# M&P 40c compact or Glock 27



## gator06 (Jul 31, 2007)

So I am new to the handgun world. I am trying to decide which I should purchase. I love the way the M&P feels in my hand but I cant deny the reputation that glock has for reliability. I have read on here as much as possible about pros and cons but I havent seen any threads specifically comparing these two models. So I would love to get input from people that own one or the other or even better both.


----------



## kansas_plainsman (May 9, 2006)

I've owned the 9mm versions of the two guns - the Glock 26 and the S&W M&P 9mm compact...

The 26 is a Glock - nothing more, nothing less. You either like the grip, or you don't. You don't get a vote. The trigger is a Glock trigger - somewhat spongy to my taste. Easy to buy, sell and get serviced - commonly found everywhere.
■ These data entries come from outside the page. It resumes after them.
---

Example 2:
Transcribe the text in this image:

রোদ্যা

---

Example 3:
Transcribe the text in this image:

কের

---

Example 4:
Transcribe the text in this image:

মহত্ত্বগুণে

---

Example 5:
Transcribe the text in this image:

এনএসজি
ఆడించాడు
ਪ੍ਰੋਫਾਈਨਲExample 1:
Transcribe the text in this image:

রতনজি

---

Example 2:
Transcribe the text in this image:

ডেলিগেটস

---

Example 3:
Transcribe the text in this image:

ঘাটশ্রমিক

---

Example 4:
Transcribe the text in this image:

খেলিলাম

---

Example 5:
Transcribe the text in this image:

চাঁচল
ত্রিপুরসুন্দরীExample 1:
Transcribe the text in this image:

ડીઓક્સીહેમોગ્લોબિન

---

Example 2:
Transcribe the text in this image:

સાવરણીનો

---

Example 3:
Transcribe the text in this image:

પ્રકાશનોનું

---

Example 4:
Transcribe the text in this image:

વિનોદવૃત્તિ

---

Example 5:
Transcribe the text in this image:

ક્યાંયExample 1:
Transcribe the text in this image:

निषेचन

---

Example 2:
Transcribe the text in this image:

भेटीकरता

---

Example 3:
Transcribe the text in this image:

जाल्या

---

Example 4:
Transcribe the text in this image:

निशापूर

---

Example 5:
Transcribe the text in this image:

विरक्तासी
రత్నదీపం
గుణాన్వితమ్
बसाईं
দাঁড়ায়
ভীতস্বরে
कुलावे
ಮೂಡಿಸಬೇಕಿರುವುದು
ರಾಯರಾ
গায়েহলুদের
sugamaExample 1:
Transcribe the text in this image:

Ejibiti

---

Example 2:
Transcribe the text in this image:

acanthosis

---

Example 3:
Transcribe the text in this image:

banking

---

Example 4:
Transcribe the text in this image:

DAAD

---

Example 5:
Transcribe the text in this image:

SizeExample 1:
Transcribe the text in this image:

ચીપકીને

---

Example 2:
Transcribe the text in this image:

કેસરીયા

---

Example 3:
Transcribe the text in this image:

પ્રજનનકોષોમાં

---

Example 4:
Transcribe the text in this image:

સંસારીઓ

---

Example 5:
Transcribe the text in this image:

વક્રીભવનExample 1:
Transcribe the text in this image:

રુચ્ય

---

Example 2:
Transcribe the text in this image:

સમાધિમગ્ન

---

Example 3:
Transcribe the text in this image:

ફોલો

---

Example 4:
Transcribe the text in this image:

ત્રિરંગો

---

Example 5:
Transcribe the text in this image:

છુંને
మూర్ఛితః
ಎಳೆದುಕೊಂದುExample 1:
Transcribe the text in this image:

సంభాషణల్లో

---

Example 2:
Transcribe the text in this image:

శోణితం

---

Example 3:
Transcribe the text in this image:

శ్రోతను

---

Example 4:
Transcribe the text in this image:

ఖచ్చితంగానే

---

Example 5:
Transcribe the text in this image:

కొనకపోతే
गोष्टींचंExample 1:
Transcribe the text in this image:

My personal experience was that it's a reliable accurate pistol.

The M&P is a S&W and in many ways is an evolutionary development of the Glock design. It also has replaceable grip panels allowing you to fit the grip to your hand. A newer product, but S&W is a widely available brand with a quality track record and good service.
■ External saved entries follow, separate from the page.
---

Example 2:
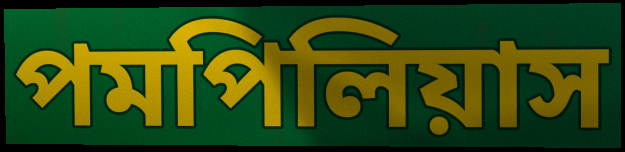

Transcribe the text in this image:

পমপিলিয়াস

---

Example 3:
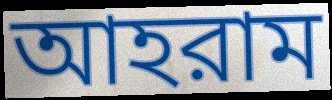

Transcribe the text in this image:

আহরাম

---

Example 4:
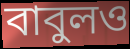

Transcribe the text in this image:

বাবুলও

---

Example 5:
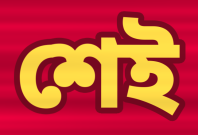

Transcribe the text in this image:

শেইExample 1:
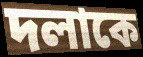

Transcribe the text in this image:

দলাকে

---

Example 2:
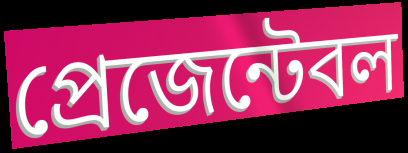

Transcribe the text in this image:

প্রেজেন্টেবল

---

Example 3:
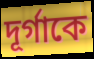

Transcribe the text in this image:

দূর্গাকে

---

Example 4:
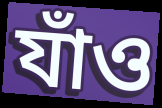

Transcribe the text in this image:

যাঁও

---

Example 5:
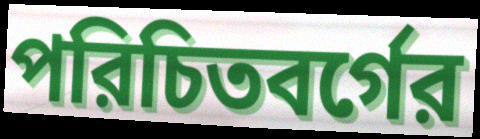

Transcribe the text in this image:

পরিচিতবর্গেরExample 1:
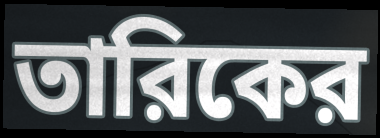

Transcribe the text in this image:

তারিকের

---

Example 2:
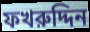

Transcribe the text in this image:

ফখরুদ্দিন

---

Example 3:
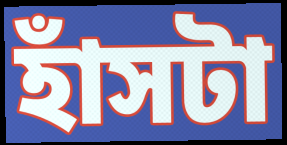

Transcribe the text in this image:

হাঁসটা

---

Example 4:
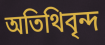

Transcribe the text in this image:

অতিথিবৃন্দ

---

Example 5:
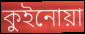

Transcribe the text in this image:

কুইনোয়াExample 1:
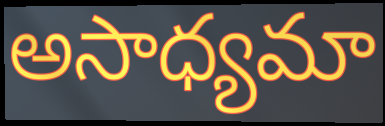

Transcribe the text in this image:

అసాధ్యమా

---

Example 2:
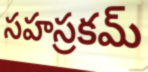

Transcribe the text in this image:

సహస్రకమ్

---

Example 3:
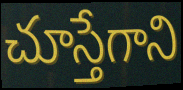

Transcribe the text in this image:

చూస్తేగాని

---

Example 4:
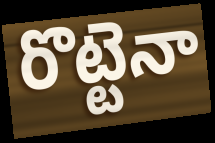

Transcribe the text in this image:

రొట్టెనా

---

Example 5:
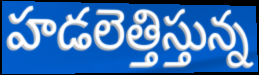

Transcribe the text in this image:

హడలెత్తిస్తున్న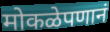
मोकळेपणानंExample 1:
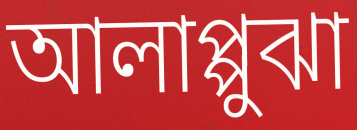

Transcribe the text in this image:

আলাপ্পুঝা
My personal experience is that it's a reliable accurate pistol.

I traded the Glock for an HK. I happen to be carrying the M&P right now. It's not the only pistol in my carry rotation - but it gets carried regularly.


----------



## Captain (May 8, 2007)

I have a M&P .40 compact and I can say that it fits very well in my hand, also the grips back is nice to change out to get that almost perfect fit. I dont like glocks so I really dont have any experience with there compact .40.


----------



## mkim1120 (Aug 2, 2007)

i am thinnking of trading in my m&p for a hk, but unsure as of yet
i love the pistol but wanting something w/ a safety to carry aroud
the m&p compact vs glock?
i'd prob carry the glock19 instead of the m&p


----------



## andersmg (Jul 24, 2007)

I have the glock 27 and I really like it, it fits well in my hand and I enjoy shooting it, I like the fact that it has built in safety instead of a specific safety switch. 

I have no epxerience with the S&W so I can give no input there.


----------